Some optimisations can be made here, for example, checking that the value needs to be updated before the put statement, but this code works well.
The nice thing about this solution is that it’s relatively straightforward. Its performance depends not on the number of updates per second pumped through the system but on the number of rows stored on a node. The flipside is that the summary table is always slightly out of date. Also, if you delete the last base record with the above implementation, the summary record is not removed. I left that out to keep the code simple.
This option works well when relatively few summary records get updated frequently. Since Ignite scales horizontally, what we mean by “relatively few” will depend on the size of your cluster but think of hundreds or thousands rather than millions of records.
Update the Summary Table with a Continuous Query
There is another option if you need the summary table to always be up to date. This variation trades throughput for improved latency, but that may be a price worth paying.
We use another feature of GridGain called a Continuous Query. A Continuous Query listens for updates in a table and executes a code block when it happens. As with the previous implementation, we’ll run one copy of our service on every node, meaning the solution can scale.
We need that block of code to be as fast as possible, so we don’t want to execute a SQL query every time. Instead, the event callback gives us both the old and the new record so we can calculate the delta ourselves.
public void onUpdated(Iterable<CacheEntryEvent<? extends RollupKey, ? extends RollupValue>> cacheEntryEvents) throws CacheEntryListenerException {
for (var r : cacheEntryEvents) {
var key = new RollupKey(r.getKey().getForeignKey(), rollupNumber);
var l = destCache.invoke(key, (CacheEntryProcessor<RollupKey, RollupValue, Long>) (entry, arguments) -> {
Long val = null;
switch (r.getEventType()) {
case CREATED:
val = r.getValue().getValue();
break;
case UPDATED:
val = r.getValue().getValue() - r.getOldValue().getValue();
break;
case REMOVED:
val = -r.getOldValue().getValue();
break;
}
Long oldVal = 0L;
if (entry.exists()) {
oldVal = entry.getValue().getValue();
}
if (val != null) {
entry.setValue(new RollupValue(oldVal + val));
}
return val;
});
}
}
Since this is an event-driven solution, the main disadvantage is that the summary will be incorrect if you miss an event.

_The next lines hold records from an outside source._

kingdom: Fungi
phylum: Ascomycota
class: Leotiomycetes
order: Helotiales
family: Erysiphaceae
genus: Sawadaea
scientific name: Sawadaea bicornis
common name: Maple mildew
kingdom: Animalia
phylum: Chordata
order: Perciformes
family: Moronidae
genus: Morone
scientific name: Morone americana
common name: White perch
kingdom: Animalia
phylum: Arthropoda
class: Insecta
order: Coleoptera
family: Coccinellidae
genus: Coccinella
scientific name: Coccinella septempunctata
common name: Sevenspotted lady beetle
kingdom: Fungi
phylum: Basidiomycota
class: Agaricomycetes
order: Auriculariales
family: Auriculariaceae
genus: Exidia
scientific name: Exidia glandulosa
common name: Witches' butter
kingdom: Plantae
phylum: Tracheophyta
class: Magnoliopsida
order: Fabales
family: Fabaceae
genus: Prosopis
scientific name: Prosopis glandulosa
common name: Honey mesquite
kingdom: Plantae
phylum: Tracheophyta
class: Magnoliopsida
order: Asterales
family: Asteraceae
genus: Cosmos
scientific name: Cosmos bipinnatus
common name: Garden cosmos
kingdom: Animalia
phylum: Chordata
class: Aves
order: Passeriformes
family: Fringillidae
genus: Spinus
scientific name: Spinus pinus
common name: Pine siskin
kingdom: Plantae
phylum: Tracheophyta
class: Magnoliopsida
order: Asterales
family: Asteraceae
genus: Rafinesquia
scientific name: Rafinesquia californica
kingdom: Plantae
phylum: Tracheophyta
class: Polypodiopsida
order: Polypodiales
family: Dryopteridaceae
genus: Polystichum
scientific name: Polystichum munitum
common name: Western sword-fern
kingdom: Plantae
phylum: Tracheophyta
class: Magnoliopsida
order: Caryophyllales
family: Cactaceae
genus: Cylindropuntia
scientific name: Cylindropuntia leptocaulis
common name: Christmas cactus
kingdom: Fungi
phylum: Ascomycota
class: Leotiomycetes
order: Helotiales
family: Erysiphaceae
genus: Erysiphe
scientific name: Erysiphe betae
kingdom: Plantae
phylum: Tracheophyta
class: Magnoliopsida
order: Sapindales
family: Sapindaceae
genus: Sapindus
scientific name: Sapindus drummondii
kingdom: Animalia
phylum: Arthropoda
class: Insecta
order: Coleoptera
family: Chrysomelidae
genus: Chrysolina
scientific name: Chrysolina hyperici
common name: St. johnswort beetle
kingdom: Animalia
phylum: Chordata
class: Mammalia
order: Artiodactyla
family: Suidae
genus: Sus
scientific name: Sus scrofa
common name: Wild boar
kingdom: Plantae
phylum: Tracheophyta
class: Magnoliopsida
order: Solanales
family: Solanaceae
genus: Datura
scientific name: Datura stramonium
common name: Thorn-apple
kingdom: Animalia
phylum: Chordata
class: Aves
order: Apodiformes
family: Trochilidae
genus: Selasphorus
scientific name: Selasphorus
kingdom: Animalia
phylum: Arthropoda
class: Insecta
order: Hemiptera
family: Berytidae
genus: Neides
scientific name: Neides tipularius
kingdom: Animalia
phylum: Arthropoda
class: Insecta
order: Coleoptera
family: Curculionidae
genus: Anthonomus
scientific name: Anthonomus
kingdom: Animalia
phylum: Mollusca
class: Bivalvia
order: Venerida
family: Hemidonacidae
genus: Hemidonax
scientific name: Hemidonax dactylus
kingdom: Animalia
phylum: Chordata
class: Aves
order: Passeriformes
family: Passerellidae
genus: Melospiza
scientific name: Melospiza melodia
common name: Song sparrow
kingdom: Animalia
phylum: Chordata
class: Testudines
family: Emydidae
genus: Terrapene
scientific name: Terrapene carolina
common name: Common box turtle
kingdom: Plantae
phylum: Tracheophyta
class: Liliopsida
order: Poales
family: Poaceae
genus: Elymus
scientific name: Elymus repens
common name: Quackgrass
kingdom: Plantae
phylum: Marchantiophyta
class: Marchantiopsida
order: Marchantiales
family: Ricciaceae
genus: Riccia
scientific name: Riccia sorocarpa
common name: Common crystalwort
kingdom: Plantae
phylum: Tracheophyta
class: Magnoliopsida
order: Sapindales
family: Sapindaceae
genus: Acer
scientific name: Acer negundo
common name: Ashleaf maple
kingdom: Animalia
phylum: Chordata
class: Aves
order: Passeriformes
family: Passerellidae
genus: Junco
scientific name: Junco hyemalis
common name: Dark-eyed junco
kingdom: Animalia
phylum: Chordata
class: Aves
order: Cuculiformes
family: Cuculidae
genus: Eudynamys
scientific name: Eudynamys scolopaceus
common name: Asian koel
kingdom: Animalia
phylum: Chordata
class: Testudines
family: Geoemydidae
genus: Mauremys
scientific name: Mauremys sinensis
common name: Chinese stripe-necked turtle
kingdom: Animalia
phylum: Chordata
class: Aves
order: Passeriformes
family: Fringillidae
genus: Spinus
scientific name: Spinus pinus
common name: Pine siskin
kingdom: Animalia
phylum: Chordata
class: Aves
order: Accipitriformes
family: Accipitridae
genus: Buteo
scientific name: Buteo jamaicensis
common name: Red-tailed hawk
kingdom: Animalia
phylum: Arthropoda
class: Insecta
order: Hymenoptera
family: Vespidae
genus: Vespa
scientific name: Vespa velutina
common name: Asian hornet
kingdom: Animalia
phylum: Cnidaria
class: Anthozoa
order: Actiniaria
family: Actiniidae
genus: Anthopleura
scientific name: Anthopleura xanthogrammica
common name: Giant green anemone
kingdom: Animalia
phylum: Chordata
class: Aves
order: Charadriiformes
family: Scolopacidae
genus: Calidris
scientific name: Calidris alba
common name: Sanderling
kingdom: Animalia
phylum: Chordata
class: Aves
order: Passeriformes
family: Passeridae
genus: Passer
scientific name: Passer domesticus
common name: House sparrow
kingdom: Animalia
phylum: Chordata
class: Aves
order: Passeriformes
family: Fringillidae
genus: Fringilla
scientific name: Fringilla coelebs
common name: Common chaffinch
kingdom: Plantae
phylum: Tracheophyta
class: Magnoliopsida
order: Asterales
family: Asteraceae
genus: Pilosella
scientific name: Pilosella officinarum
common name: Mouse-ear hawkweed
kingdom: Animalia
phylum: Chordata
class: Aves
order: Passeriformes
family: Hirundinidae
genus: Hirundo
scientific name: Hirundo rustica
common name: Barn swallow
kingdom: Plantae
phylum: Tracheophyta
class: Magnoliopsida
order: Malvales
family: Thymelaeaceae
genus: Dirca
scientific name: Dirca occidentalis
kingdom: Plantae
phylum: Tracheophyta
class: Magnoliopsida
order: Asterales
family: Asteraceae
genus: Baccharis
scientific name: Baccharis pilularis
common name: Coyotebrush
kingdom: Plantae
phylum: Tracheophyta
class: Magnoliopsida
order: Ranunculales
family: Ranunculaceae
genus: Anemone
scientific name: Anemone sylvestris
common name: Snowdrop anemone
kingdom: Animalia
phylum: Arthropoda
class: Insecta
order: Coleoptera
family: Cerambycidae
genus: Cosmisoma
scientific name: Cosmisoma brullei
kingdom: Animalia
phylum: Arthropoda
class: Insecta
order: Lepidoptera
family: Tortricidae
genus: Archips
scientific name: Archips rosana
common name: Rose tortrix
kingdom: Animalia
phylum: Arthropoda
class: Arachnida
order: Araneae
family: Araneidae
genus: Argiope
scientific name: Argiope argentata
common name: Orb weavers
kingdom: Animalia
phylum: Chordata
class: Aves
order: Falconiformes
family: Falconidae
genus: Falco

The way a continuous query works, you won’t miss an event while it’s running, but if data is loaded into the cluster before the service is deployed, you would not see the update. You can fix this by adding an initial query and some extra logic to refresh the summary.
Continuous queries work well when you have a lot of summary records, many of which will not be updated regularly. The cost of updating a single row will be a little higher, but won’t be necessary for most of them.
Conclusion
“Pre-aggregating” a table is a valuable method of improving query performance in cases where large GROUP BY expressions would ordinarily be used. As we have seen, there are some features in GridGain and Apache Ignite that you can use to streamline this process.